Electronics engineering source data:
....

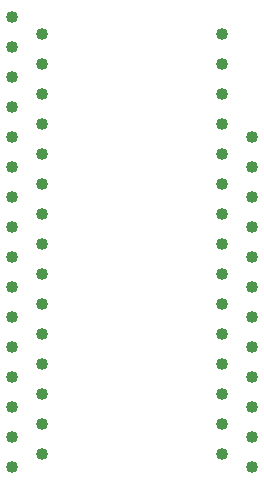
<source format=gbr>
%TF.GenerationSoftware,Altium Limited,Altium Designer,22.11.1 (43)*%
G04 Layer_Color=0*
%FSLAX45Y45*%
%MOMM*%
%TF.SameCoordinates,003A0D21-0A85-4CB2-A7D7-273B0D73F9A5*%
%TF.FilePolarity,Positive*%
%TF.FileFunction,Plated,1,2,PTH,Drill*%
%TF.Part,Single*%
G01*
G75*
%TA.AperFunction,ComponentDrill*%
%ADD22C,1.01600*%
%ADD23C,1.02000*%
D22*
X11188700Y6908800D02*
D03*
Y7162800D02*
D03*
Y7416800D02*
D03*
Y7670800D02*
D03*
Y7924800D02*
D03*
Y8178800D02*
D03*
Y8432800D02*
D03*
Y8686800D02*
D03*
Y8940800D02*
D03*
Y9194800D02*
D03*
Y9448800D02*
D03*
Y9702800D02*
D03*
Y9956800D02*
D03*
Y10210800D02*
D03*
Y10464800D02*
D03*
X9664700D02*
D03*
Y10210800D02*
D03*
Y9956800D02*
D03*
Y9702800D02*
D03*
Y9448800D02*
D03*
Y9194800D02*
D03*
Y8940800D02*
D03*
Y8686800D02*
D03*
Y8432800D02*
D03*
Y8178800D02*
D03*
Y7924800D02*
D03*
Y7670800D02*
D03*
Y7416800D02*
D03*
Y7162800D02*
D03*
Y6908800D02*
D03*
D23*
X9410700Y6794500D02*
D03*
X11442700Y9588500D02*
D03*
Y9334500D02*
D03*
Y9080500D02*
D03*
Y8826500D02*
D03*
Y8572500D02*
D03*
Y8318500D02*
D03*
Y8064500D02*
D03*
Y7810500D02*
D03*
Y7556500D02*
D03*
Y7302500D02*
D03*
Y7048500D02*
D03*
Y6794500D02*
D03*
X9410700Y7048500D02*
D03*
Y7302500D02*
D03*
Y7556500D02*
D03*
Y7810500D02*
D03*
Y8064500D02*
D03*
Y8318500D02*
D03*
Y8572500D02*
D03*
Y8826500D02*
D03*
Y9080500D02*
D03*
Y9334500D02*
D03*
Y9588500D02*
D03*
Y9842500D02*
D03*
Y10096500D02*
D03*
Y10350500D02*
D03*
Y10604500D02*
D03*
%TF.MD5,9263d444c233889c4f2595836ee406c0*%
M02*

</source>
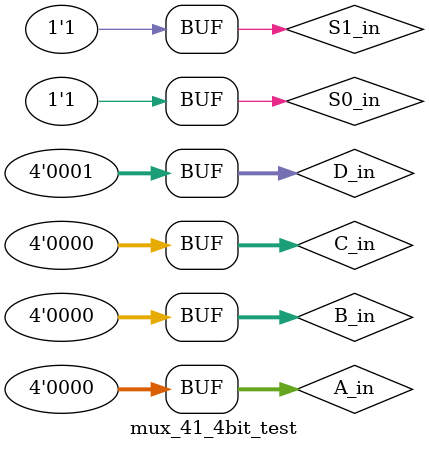
<source format=v>
module mux_41_4bit_test();

	// Inputs
	reg [3:0] A_in;
	reg [3:0] B_in;
	reg [3:0] C_in;
	reg [3:0] D_in;
	reg S0_in;
	reg S1_in;

	// Outputs
	wire [3:0] Mux_out;

	// Instantiate the Unit Under Test (UUT)
	mux_41_4bit uut (
		.A_in(A_in), 
		.B_in(B_in), 
		.C_in(C_in), 
		.D_in(D_in), 
		.S0_in(S0_in), 
		.S1_in(S1_in), 
		.Mux_out(Mux_out)
	);

	initial begin
	A_in = 0;
	B_in = 0;
	C_in = 0;
	D_in = 0;
	S0_in = 0;
	S1_in = 0;

	#100;		
	A_in=1;
	S0_in = 0;
	S1_in = 0;

	#100;
	A_in = 0;
	B_in = 0;
	C_in = 0;
	D_in = 0;

	#100;
	B_in=1;
	S1_in = 0;		
	S0_in = 1;

	#100;
	A_in = 0;
	B_in = 0;
	C_in = 0;
	D_in = 0;
			
	#100;
	C_in=1;
	S1_in = 1;		
	S0_in = 0;		

	#100;
	A_in = 0;
	B_in = 0;
	C_in = 0;
	D_in = 0;

	#100;
	D_in=1;
	S0_in = 1;
	S1_in = 1;
	end      
endmodule


</source>
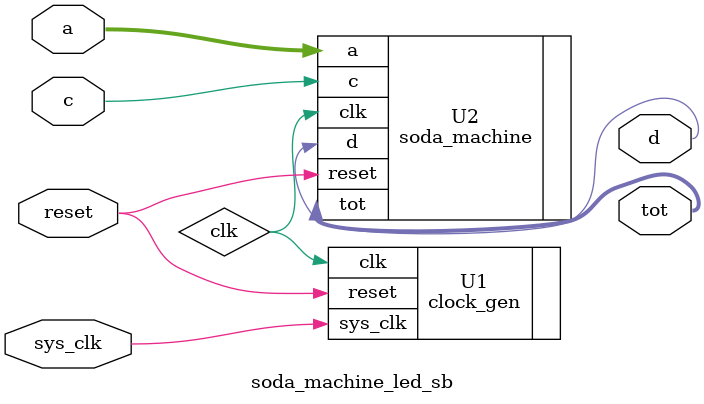
<source format=sv>
module soda_machine_led_sb(
    input logic sys_clk, reset, c,
    input logic [7:0] a,
    output logic [7:0] tot,
    output logic d);
//
logic clk;
//logic [7:0] tot;
//logic [15:0] bcd;
//
clock_gen #(24) U1 (.sys_clk(sys_clk), .reset(reset), .clk(clk));
soda_machine U2 (.clk(clk), .reset(reset), .c(c), .a(a), .tot(tot), .d(d));
//segment_16bit U3 (.sys_clk(sys_clk), .reset(reset), .seg_in(tot), .seg_sel(seg_sel), .seg_out(seg_out));
//bin2bcd_p #(8) U4(tot, bcd); 
//segment_16bit U3 (.sys_clk(sys_clk), .reset(reset), .seg_in(bcd), .seg_sel(seg_sel), .seg_out(seg_out)); 
//
endmodule


</source>
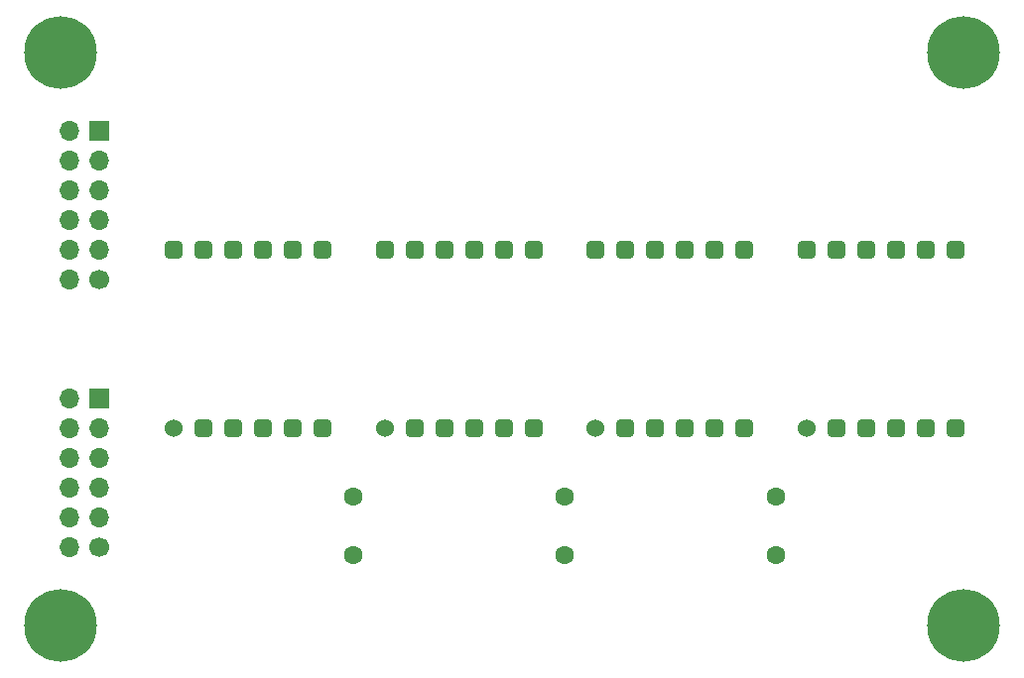
<source format=gbs>
G04 #@! TF.GenerationSoftware,KiCad,Pcbnew,7.0.9*
G04 #@! TF.CreationDate,2024-09-19T22:53:54+02:00*
G04 #@! TF.ProjectId,hpdl_1414_pmod,6870646c-5f31-4343-9134-5f706d6f642e,rev?*
G04 #@! TF.SameCoordinates,Original*
G04 #@! TF.FileFunction,Soldermask,Bot*
G04 #@! TF.FilePolarity,Negative*
%FSLAX46Y46*%
G04 Gerber Fmt 4.6, Leading zero omitted, Abs format (unit mm)*
G04 Created by KiCad (PCBNEW 7.0.9) date 2024-09-19 22:53:54*
%MOMM*%
%LPD*%
G01*
G04 APERTURE LIST*
G04 Aperture macros list*
%AMRoundRect*
0 Rectangle with rounded corners*
0 $1 Rounding radius*
0 $2 $3 $4 $5 $6 $7 $8 $9 X,Y pos of 4 corners*
0 Add a 4 corners polygon primitive as box body*
4,1,4,$2,$3,$4,$5,$6,$7,$8,$9,$2,$3,0*
0 Add four circle primitives for the rounded corners*
1,1,$1+$1,$2,$3*
1,1,$1+$1,$4,$5*
1,1,$1+$1,$6,$7*
1,1,$1+$1,$8,$9*
0 Add four rect primitives between the rounded corners*
20,1,$1+$1,$2,$3,$4,$5,0*
20,1,$1+$1,$4,$5,$6,$7,0*
20,1,$1+$1,$6,$7,$8,$9,0*
20,1,$1+$1,$8,$9,$2,$3,0*%
G04 Aperture macros list end*
%ADD10C,1.600000*%
%ADD11C,6.200000*%
%ADD12C,1.524000*%
%ADD13RoundRect,0.381000X-0.381000X-0.381000X0.381000X-0.381000X0.381000X0.381000X-0.381000X0.381000X0*%
%ADD14R,1.700000X1.700000*%
%ADD15O,1.700000X1.700000*%
%ADD16C,1.700000*%
G04 APERTURE END LIST*
D10*
X146500000Y-85500000D03*
X146500000Y-90500000D03*
D11*
X103500000Y-96500000D03*
D12*
X131150000Y-79620000D03*
D13*
X133690000Y-79620000D03*
X136230000Y-79620000D03*
X138770000Y-79620000D03*
X141310000Y-79620000D03*
X143850000Y-79620000D03*
X143850000Y-64380000D03*
X141310000Y-64380000D03*
X138770000Y-64380000D03*
X136230000Y-64380000D03*
X133690000Y-64380000D03*
X131150000Y-64380000D03*
D12*
X149150000Y-79620000D03*
D13*
X151690000Y-79620000D03*
X154230000Y-79620000D03*
X156770000Y-79620000D03*
X159310000Y-79620000D03*
X161850000Y-79620000D03*
X161850000Y-64380000D03*
X159310000Y-64380000D03*
X156770000Y-64380000D03*
X154230000Y-64380000D03*
X151690000Y-64380000D03*
X149150000Y-64380000D03*
D12*
X113150000Y-79620000D03*
D13*
X115690000Y-79620000D03*
X118230000Y-79620000D03*
X120770000Y-79620000D03*
X123310000Y-79620000D03*
X125850000Y-79620000D03*
X125850000Y-64380000D03*
X123310000Y-64380000D03*
X120770000Y-64380000D03*
X118230000Y-64380000D03*
X115690000Y-64380000D03*
X113150000Y-64380000D03*
D12*
X167150000Y-79620000D03*
D13*
X169690000Y-79620000D03*
X172230000Y-79620000D03*
X174770000Y-79620000D03*
X177310000Y-79620000D03*
X179850000Y-79620000D03*
X179850000Y-64380000D03*
X177310000Y-64380000D03*
X174770000Y-64380000D03*
X172230000Y-64380000D03*
X169690000Y-64380000D03*
X167150000Y-64380000D03*
D11*
X103500000Y-47540000D03*
X180500000Y-47540000D03*
D14*
X106800000Y-77080000D03*
D15*
X106800000Y-79620000D03*
X106800000Y-82160000D03*
X106800000Y-84700000D03*
X106800000Y-87240000D03*
D16*
X106800000Y-89780000D03*
D15*
X104260000Y-77080000D03*
X104260000Y-79620000D03*
X104260000Y-82160000D03*
X104260000Y-84700000D03*
X104260000Y-87240000D03*
X104260000Y-89780000D03*
D10*
X164500000Y-85500000D03*
X164500000Y-90500000D03*
D11*
X180500000Y-96500000D03*
D14*
X106800000Y-54220000D03*
D15*
X106800000Y-56760000D03*
X106800000Y-59300000D03*
X106800000Y-61840000D03*
X106800000Y-64380000D03*
D16*
X106800000Y-66920000D03*
D15*
X104260000Y-54220000D03*
X104260000Y-56760000D03*
X104260000Y-59300000D03*
X104260000Y-61840000D03*
X104260000Y-64380000D03*
X104260000Y-66920000D03*
D10*
X128500000Y-85500000D03*
X128500000Y-90500000D03*
M02*

</source>
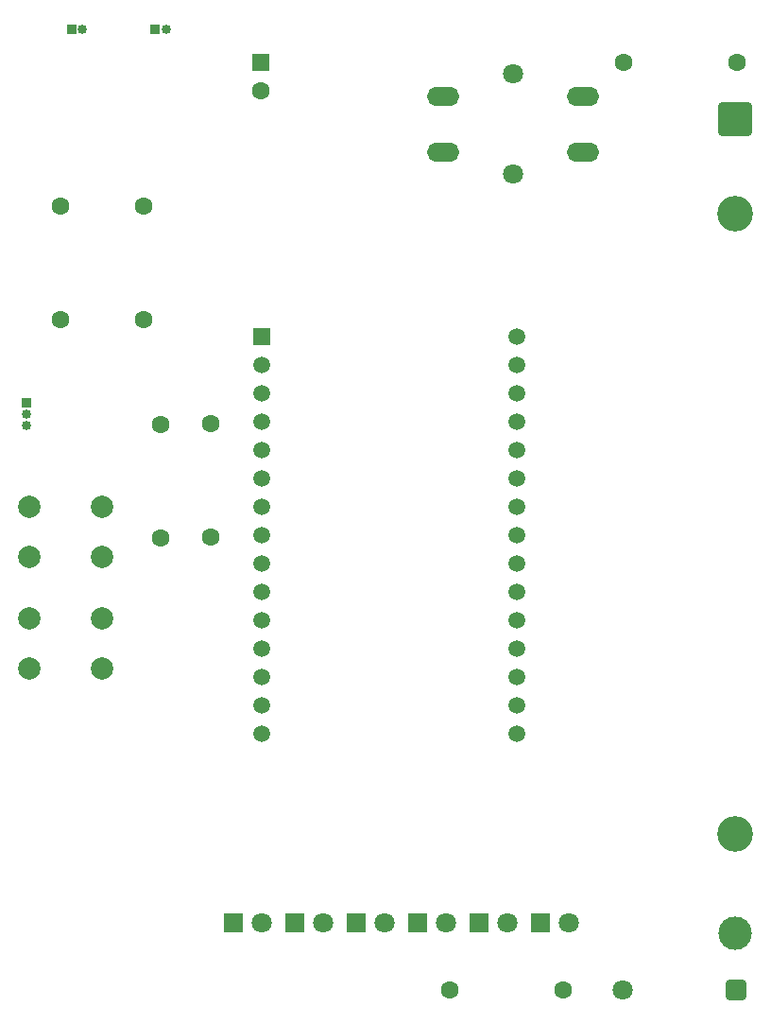
<source format=gbr>
%TF.GenerationSoftware,KiCad,Pcbnew,9.0.6*%
%TF.CreationDate,2025-12-27T01:17:40+02:00*%
%TF.ProjectId,StrikaballMultifunctionalDevice,53747269-6b61-4626-916c-6c4d756c7469,rev?*%
%TF.SameCoordinates,Original*%
%TF.FileFunction,Soldermask,Bot*%
%TF.FilePolarity,Negative*%
%FSLAX46Y46*%
G04 Gerber Fmt 4.6, Leading zero omitted, Abs format (unit mm)*
G04 Created by KiCad (PCBNEW 9.0.6) date 2025-12-27 01:17:40*
%MOMM*%
%LPD*%
G01*
G04 APERTURE LIST*
G04 Aperture macros list*
%AMRoundRect*
0 Rectangle with rounded corners*
0 $1 Rounding radius*
0 $2 $3 $4 $5 $6 $7 $8 $9 X,Y pos of 4 corners*
0 Add a 4 corners polygon primitive as box body*
4,1,4,$2,$3,$4,$5,$6,$7,$8,$9,$2,$3,0*
0 Add four circle primitives for the rounded corners*
1,1,$1+$1,$2,$3*
1,1,$1+$1,$4,$5*
1,1,$1+$1,$6,$7*
1,1,$1+$1,$8,$9*
0 Add four rect primitives between the rounded corners*
20,1,$1+$1,$2,$3,$4,$5,0*
20,1,$1+$1,$4,$5,$6,$7,0*
20,1,$1+$1,$6,$7,$8,$9,0*
20,1,$1+$1,$8,$9,$2,$3,0*%
G04 Aperture macros list end*
%ADD10C,3.200000*%
%ADD11RoundRect,0.249999X-1.250001X1.250001X-1.250001X-1.250001X1.250001X-1.250001X1.250001X1.250001X0*%
%ADD12C,3.000000*%
%ADD13C,1.600000*%
%ADD14C,1.800000*%
%ADD15O,2.900000X1.700000*%
%ADD16R,1.800000X1.800000*%
%ADD17R,0.850000X0.850000*%
%ADD18C,0.850000*%
%ADD19C,2.000000*%
%ADD20RoundRect,0.250000X0.650000X0.650000X-0.650000X0.650000X-0.650000X-0.650000X0.650000X-0.650000X0*%
%ADD21R,1.500000X1.500000*%
%ADD22C,1.500000*%
%ADD23RoundRect,0.250000X-0.550000X0.550000X-0.550000X-0.550000X0.550000X-0.550000X0.550000X0.550000X0*%
G04 APERTURE END LIST*
D10*
%TO.C,BT1*%
X190500000Y-67995000D03*
X190500000Y-123605000D03*
D11*
X190500000Y-59550000D03*
D12*
X190500000Y-132450000D03*
%TD*%
D13*
%TO.C,R5*%
X190660000Y-54500000D03*
X180500000Y-54500000D03*
%TD*%
D14*
%TO.C,SW3*%
X170580000Y-55500000D03*
X170580000Y-64500000D03*
D15*
X164330000Y-57500000D03*
X176830000Y-57500000D03*
X164330000Y-62500000D03*
X176830000Y-62500000D03*
%TD*%
D16*
%TO.C,D4*%
X145500000Y-131500000D03*
D14*
X148040000Y-131500000D03*
%TD*%
D13*
%TO.C,R3*%
X137500000Y-77500000D03*
X137500000Y-67340000D03*
%TD*%
D17*
%TO.C,U1*%
X138500000Y-51500000D03*
D18*
X139500000Y-51500000D03*
%TD*%
D13*
%TO.C,R2*%
X139000000Y-97080000D03*
X139000000Y-86920000D03*
%TD*%
%TO.C,R1*%
X164920000Y-137500000D03*
X175080000Y-137500000D03*
%TD*%
D19*
%TO.C,SW1*%
X127250000Y-94250000D03*
X133750000Y-94250000D03*
X127250000Y-98750000D03*
X133750000Y-98750000D03*
%TD*%
D16*
%TO.C,D1*%
X173000000Y-131500000D03*
D14*
X175540000Y-131500000D03*
%TD*%
D17*
%TO.C,U3*%
X131000000Y-51500000D03*
D18*
X132000000Y-51500000D03*
%TD*%
D13*
%TO.C,R6*%
X143500000Y-97000000D03*
X143500000Y-86840000D03*
%TD*%
D17*
%TO.C,U4*%
X127000000Y-85000000D03*
D18*
X127000000Y-86000000D03*
X127000000Y-87000000D03*
%TD*%
D19*
%TO.C,SW2*%
X133750000Y-108750000D03*
X127250000Y-108750000D03*
X133750000Y-104250000D03*
X127250000Y-104250000D03*
%TD*%
D16*
%TO.C,D6*%
X151000000Y-131500000D03*
D14*
X153540000Y-131500000D03*
%TD*%
D20*
%TO.C,D7*%
X190580000Y-137500000D03*
D14*
X180420000Y-137500000D03*
%TD*%
D16*
%TO.C,D3*%
X162000000Y-131500000D03*
D14*
X164540000Y-131500000D03*
%TD*%
D16*
%TO.C,D2*%
X167500000Y-131500000D03*
D14*
X170040000Y-131500000D03*
%TD*%
D16*
%TO.C,D5*%
X156500000Y-131500000D03*
D14*
X159040000Y-131500000D03*
%TD*%
D21*
%TO.C,U2*%
X148070000Y-79005000D03*
D22*
X148070000Y-81545000D03*
X148070000Y-84085000D03*
X148070000Y-86625000D03*
X148070000Y-89165000D03*
X148070000Y-91705000D03*
X148070000Y-94245000D03*
X148070000Y-96785000D03*
X148070000Y-99325000D03*
X148070000Y-101865000D03*
X148070000Y-104405000D03*
X148070000Y-106945000D03*
X148070000Y-109485000D03*
X148070000Y-112025000D03*
X148070000Y-114565000D03*
X170930000Y-114565000D03*
X170930000Y-112025000D03*
X170930000Y-109485000D03*
X170930000Y-106945000D03*
X170930000Y-104405000D03*
X170930000Y-101865000D03*
X170930000Y-99325000D03*
X170930000Y-96785000D03*
X170930000Y-94245000D03*
X170930000Y-91705000D03*
X170930000Y-89165000D03*
X170930000Y-86625000D03*
X170930000Y-84085000D03*
X170930000Y-81545000D03*
X170930000Y-79005000D03*
%TD*%
D23*
%TO.C,C1*%
X148000000Y-54500000D03*
D13*
X148000000Y-57000000D03*
%TD*%
%TO.C,R4*%
X130000000Y-77500000D03*
X130000000Y-67340000D03*
%TD*%
M02*

</source>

....

■ Problem details
The output should be exactly the lines above from the line containing "X103500000Y-96500000D03*" to the line containing "X161850000Y-79620000D03*", inclusive, with no other lines.

■ Solution for this exercise
X103500000Y-96500000D03*
D12*
X131150000Y-79620000D03*
D13*
X133690000Y-79620000D03*
X136230000Y-79620000D03*
X138770000Y-79620000D03*
X141310000Y-79620000D03*
X143850000Y-79620000D03*
X143850000Y-64380000D03*
X141310000Y-64380000D03*
X138770000Y-64380000D03*
X136230000Y-64380000D03*
X133690000Y-64380000D03*
X131150000Y-64380000D03*
D12*
X149150000Y-79620000D03*
D13*
X151690000Y-79620000D03*
X154230000Y-79620000D03*
X156770000Y-79620000D03*
X159310000Y-79620000D03*
X161850000Y-79620000D03*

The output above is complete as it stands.